§ **RECORDS FOR THE EXERCISE**
....

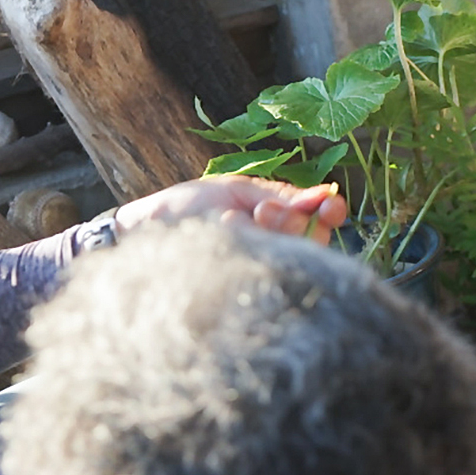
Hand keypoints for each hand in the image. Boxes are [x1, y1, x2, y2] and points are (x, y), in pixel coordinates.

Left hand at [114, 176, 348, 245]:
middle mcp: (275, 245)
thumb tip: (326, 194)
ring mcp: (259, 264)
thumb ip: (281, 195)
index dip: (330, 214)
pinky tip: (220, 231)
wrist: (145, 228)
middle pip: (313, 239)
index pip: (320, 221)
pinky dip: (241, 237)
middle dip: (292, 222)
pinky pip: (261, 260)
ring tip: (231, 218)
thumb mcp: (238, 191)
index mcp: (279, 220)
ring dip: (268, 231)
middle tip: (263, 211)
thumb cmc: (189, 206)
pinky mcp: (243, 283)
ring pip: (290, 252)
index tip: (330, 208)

....

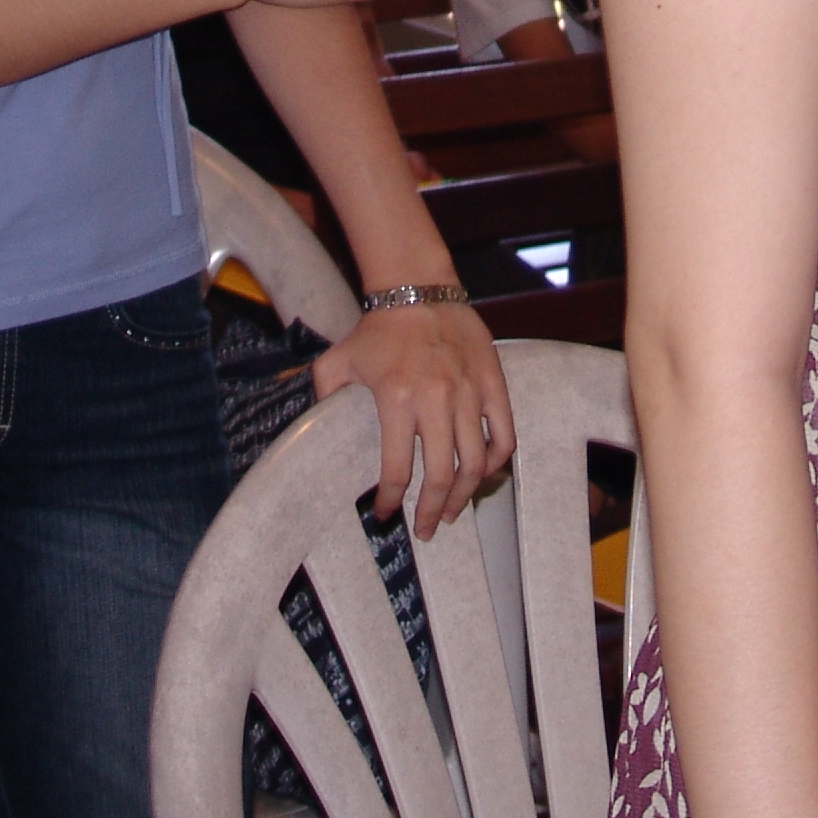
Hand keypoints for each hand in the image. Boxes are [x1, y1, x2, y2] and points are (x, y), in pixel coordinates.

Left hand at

....

§ **YOUR TASK**
Send back exactly the lines of the listing above starting at the one with "pinky dip: (241, 237)" and ending at the one with "index tip: (330, 208)", inclusive, and no others.

§ **RESULT BELOW**
pinky dip: (241, 237)
middle dip: (292, 222)
pinky pip: (261, 260)
ring tip: (231, 218)
thumb mcp: (238, 191)
index mcp: (279, 220)
ring dip: (268, 231)
middle tip: (263, 211)
thumb cmc: (189, 206)
pinky mcp: (243, 283)
ring pip: (290, 252)
index tip: (330, 208)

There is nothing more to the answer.